Prosesnya tidak mencukupi hanya dengan menggunakan cairan pelarut cat. Di disinilah kita perlu menggunakan metode sandblasting. Namun sayangnya, tak semua orang mengetahui apa itu sandblasting.
Teknik abrasi adalah sebuah metode untuk menghilangkan kotoran dari permukaan yang datar menggunakan partikel abrasif. Gesekan dari partikel pasir yang kasar dapat mengelupas permukaan suatu bidang. Bahkan tidak hanya lapisan cat, tetapi juga bagian yang terkena jamur dan lumut.
Perbedaan Sandblasting dengan Amplas Pasir
Mereka yang awam tentang teknik abrasi salah kaprah menganggap bahwa proses ini sama dengan pengamplasan tradisional. Baik menggosok dengan amplas maupun sandblasting memiliki sifat abrasif. Namun, prinsip kerja dan hasil akhir dari kedua metode ini sangat berbeda.
Pengamplasan adalah metode yang menggunakan amplas untuk melicinkan permukaan benda. Karena menggunakan tenaga manual, proses pengamplasan ini kurang efisien, terutama untuk area yang besar seperti dinding bangunan.
Proses sandblasting menggunakan peralatan bertekanan tinggi. Hal ini membuat jangkauan sandblasting jauh lebih luas dibandingkan metode manual.
Butiran abrasif pada amplas kadang seringkali tidak ideal untuk semua permukaan benda. Di samping itu, tekstur setelah pengamplasan seringkali tidak merata. Sebab, kekuatan yang diterapkan secara manual tidak selalu konstan. Di sisi lain, pada sandblasting, mesin bekerja dengan tekanan dan kecepatan yang sama yang menghasilkan permukaan yang rata dan licin bahkan sampai ke bagian sudut.
Ahli Sandblasting Terpercaya di Daerah
MAKASSAR
” width=”1024″ height=”576″ />
H2 Material Abrasif untuk Sandblasting
Tak jarang pula orang yang tidak tahu tentang sandblasting mengira bahwa metode ini dapat menggunakan setiap jenis pasir. Antara lain pasir yang biasa dipakai untuk proyek pembangunan.

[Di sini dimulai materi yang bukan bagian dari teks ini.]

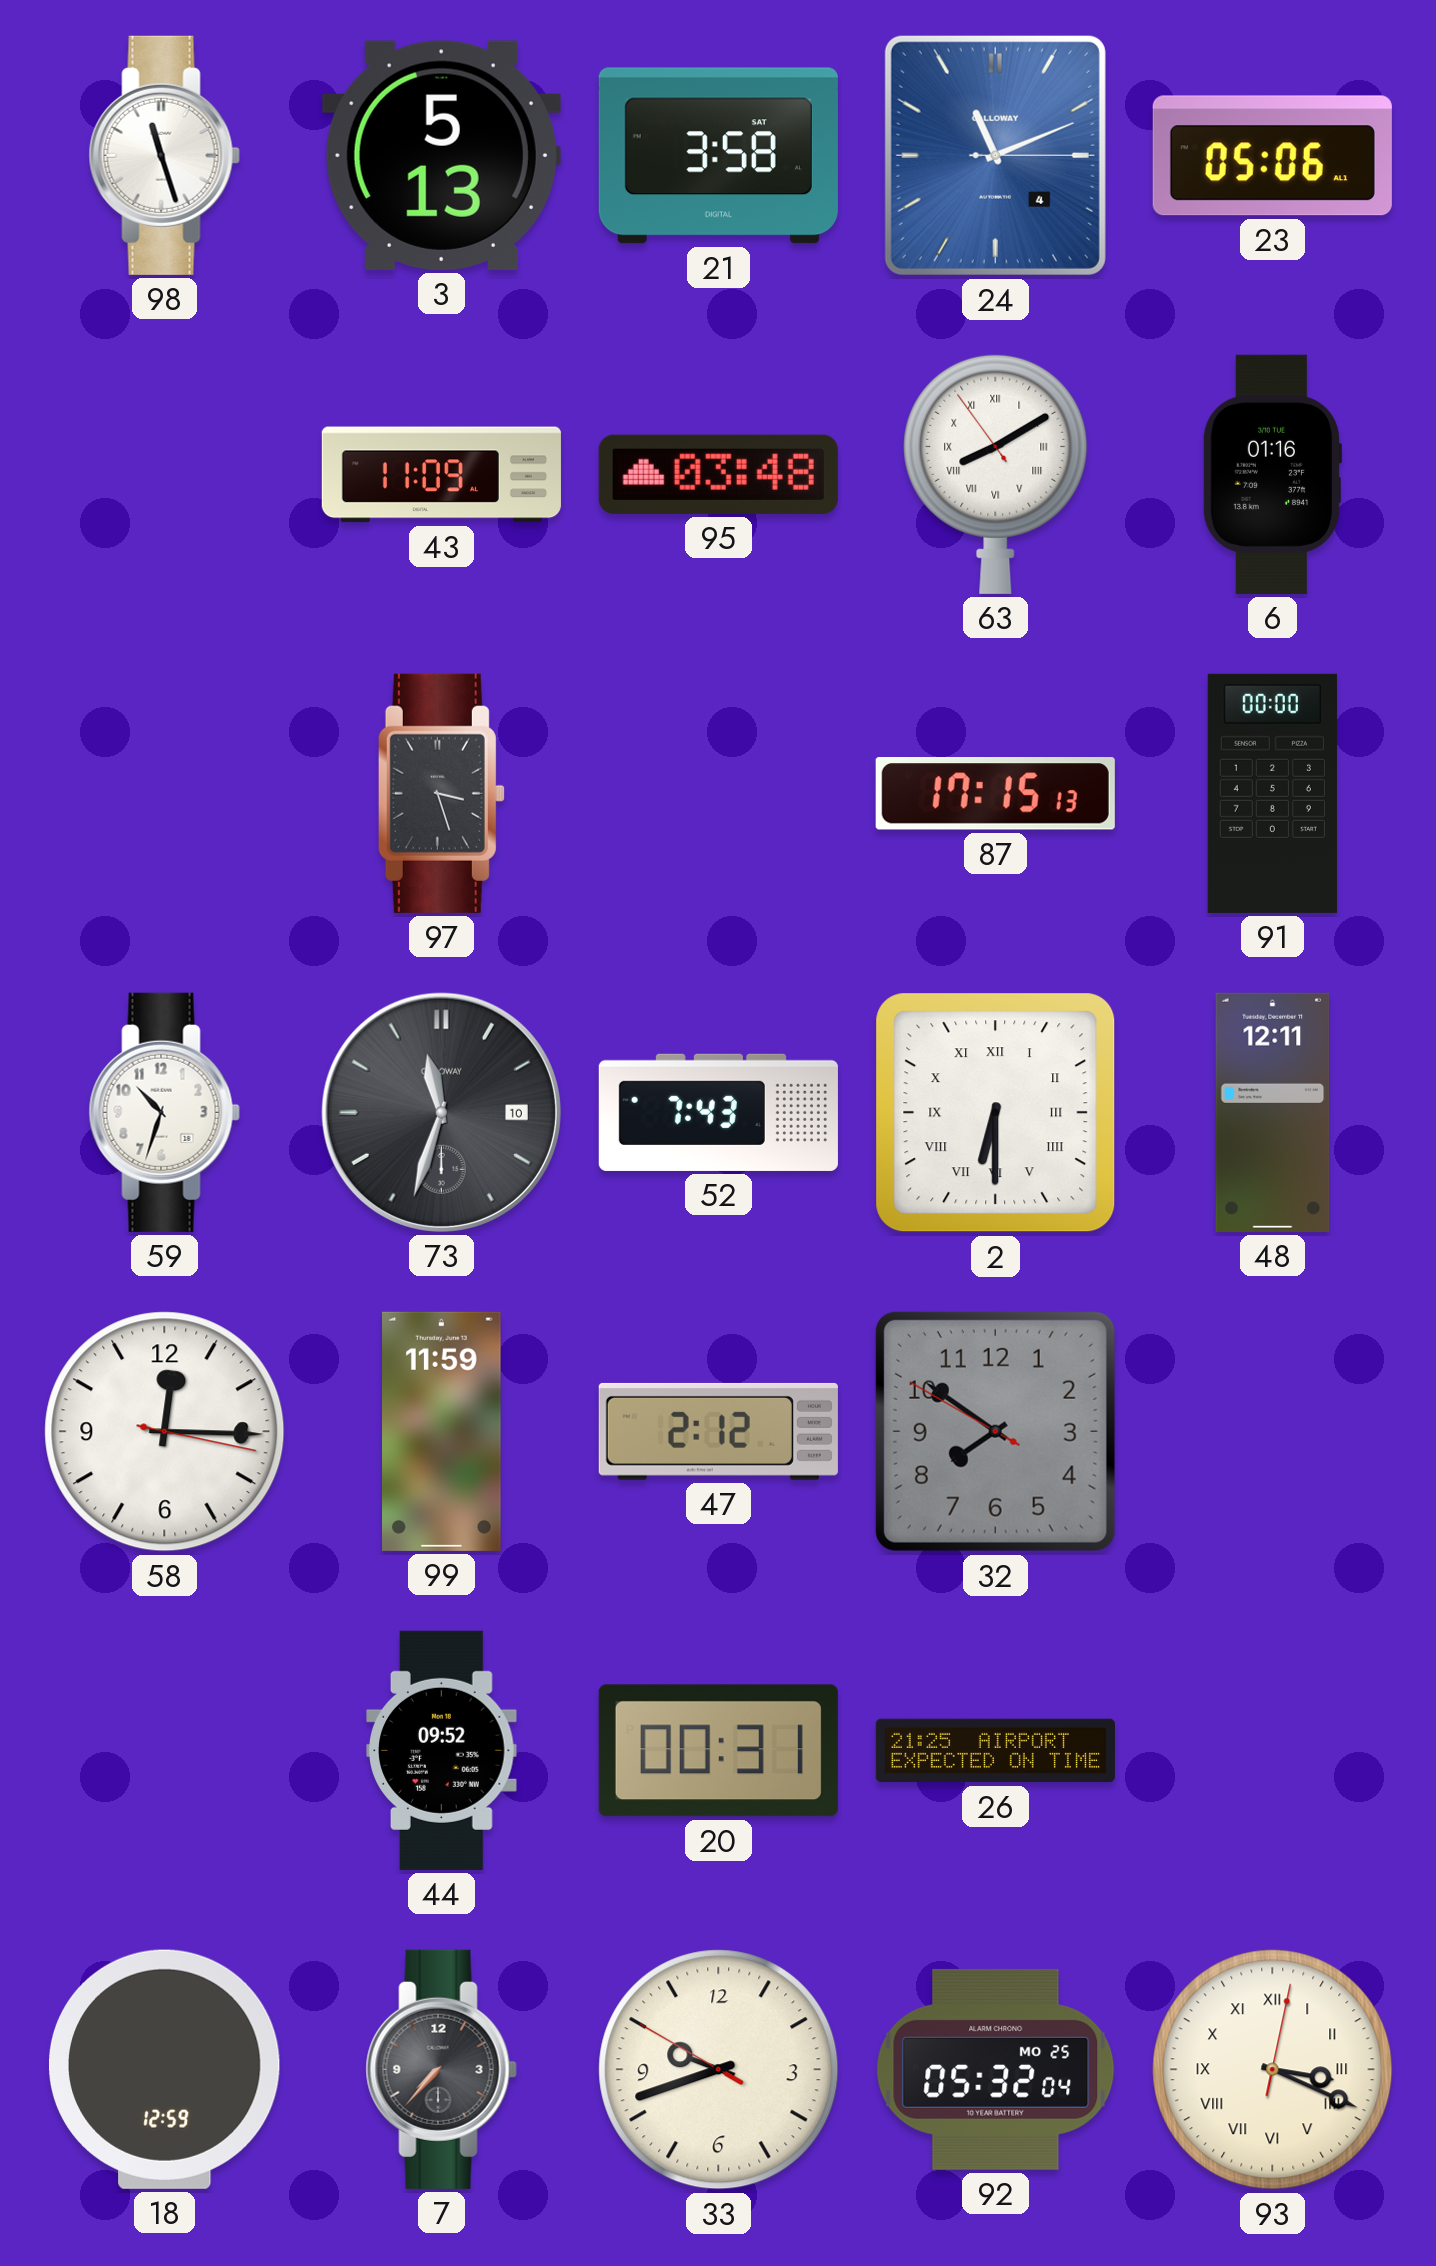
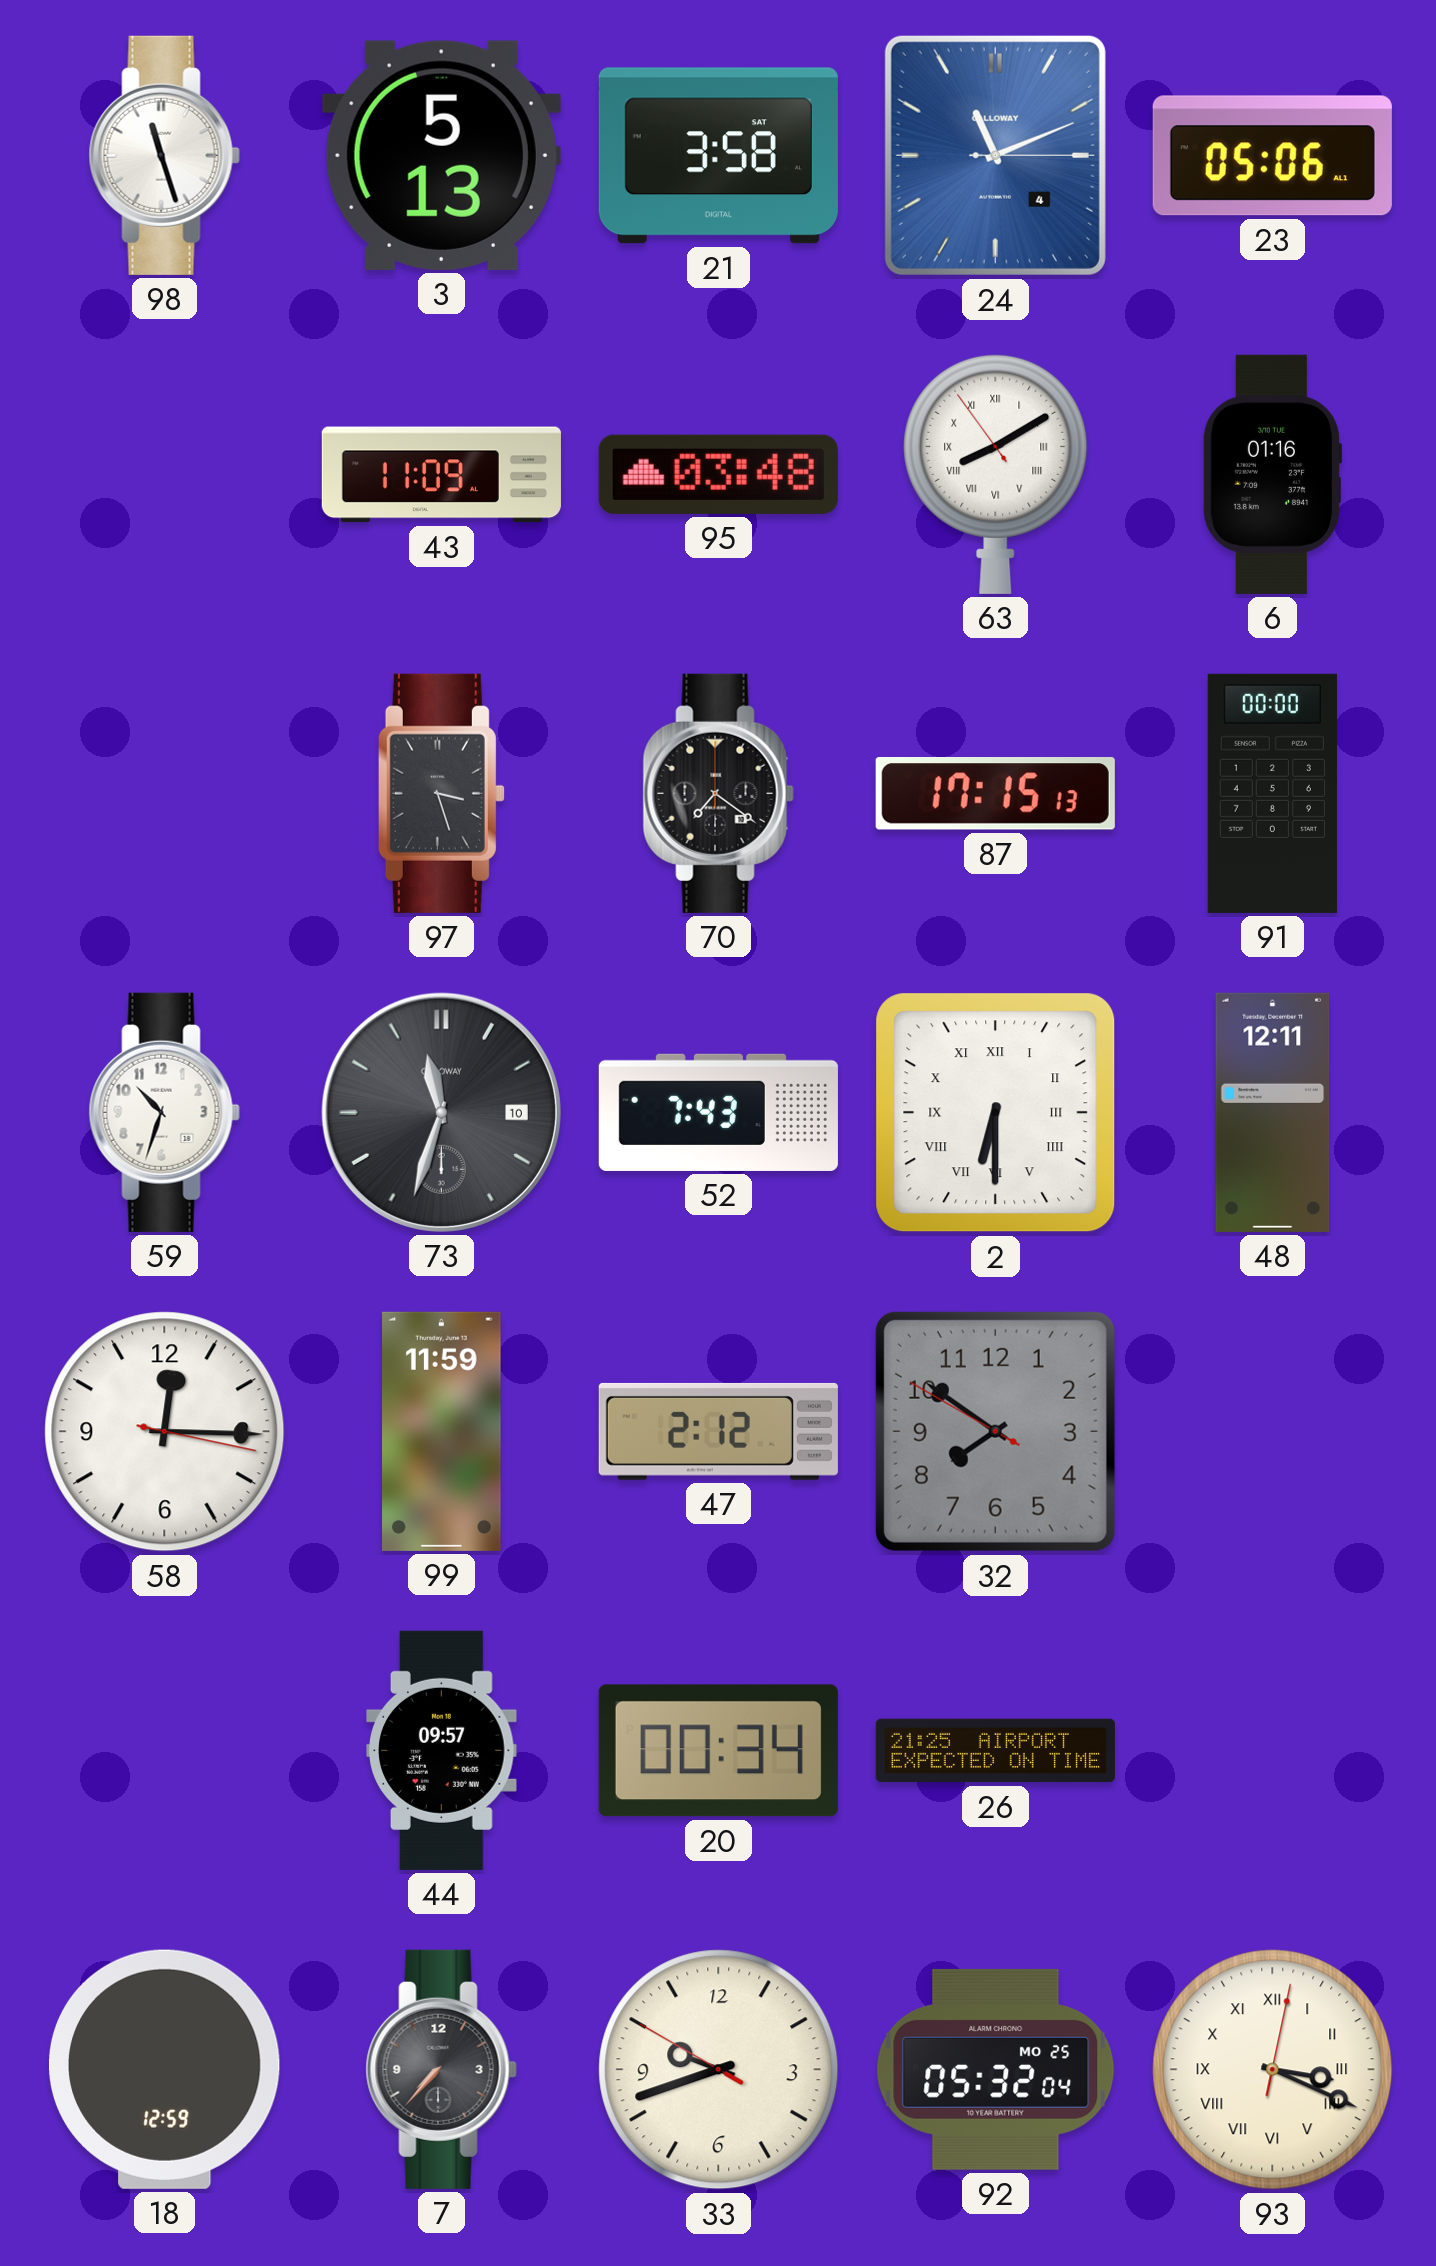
70: none -> 7:21
44: 09:52 -> 09:57
20: 00:31 -> 00:34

Padahal, sandblasting menggunakan pasir yang spesifik yang teksturnya tidak sama dengan pasir biasa. Sekurang-kurangnya ada 4 jenis pasir yang cocok untuk sandblasting.
================
Hubungi kami – 0813-88-22-22-44 | Ahli Sandblasting Terpercaya di Daerah
MAKASSAR
================
1. Batu Garnet (Partikel)
Partikel batu garnet merupakan bahan sandblasting dengan daya abrasif ringan-medium sehingga pengaplikasiannya cocok untuk besi dan material non besi. Namun, kurang efektif untuk membersihkan lapisan terlalu tebal atau telanjur menahun.
Ditinjau dari harganya, batu garnet terbilang cenderung lebih mahal dibandingkan bahan-bahan abrasif untuk sandblasting lainnya. Kelebihannya, batu garnet bisa untuk 6 kali pemakaian.
2.Alumina (Al2O3)
Dalam proses sandblasting juga digunakan material abrasif berupa aluminium oksida. Butirannya halus menyerupai tepung, tetapi sifat abrasifnya sangat kuat dan tajam. Oleh karena itu mampu membersihkan lapisan karat yang sulit dihilangkan.
Wujudnya semacam serpihan akrilik yang halus tapi mempunyai kemampuan abrasif sedang. Akan tetapi, kurang cocok untuk mengatasi karat. Sandblasting dengan manik-manik kaca lebih diprioritaskan untuk permukaan yang halus seperti plastik dan kaca. Bahan ini tampak seperti butiran hitam kasar. Bahan sandblasting satu ini memang efektif membersihkan karat pada permukaan material logam. Direkomendasikan untuk proyek pembersihan berbagai jenis furnitur logam, pagar tangga, gerbang logam. Demikian penjelasan tentang sandblasting. Setelah membaca artikel ini semoga pemahaman tentang sandblasting meningkat dengan konsep sandblasting.
3.Butiran Kaca
4.Carborundum (SiC)
Kekasaran teksturnya bukan saja membuat permukaan logam bersih, tapi juga berkilau.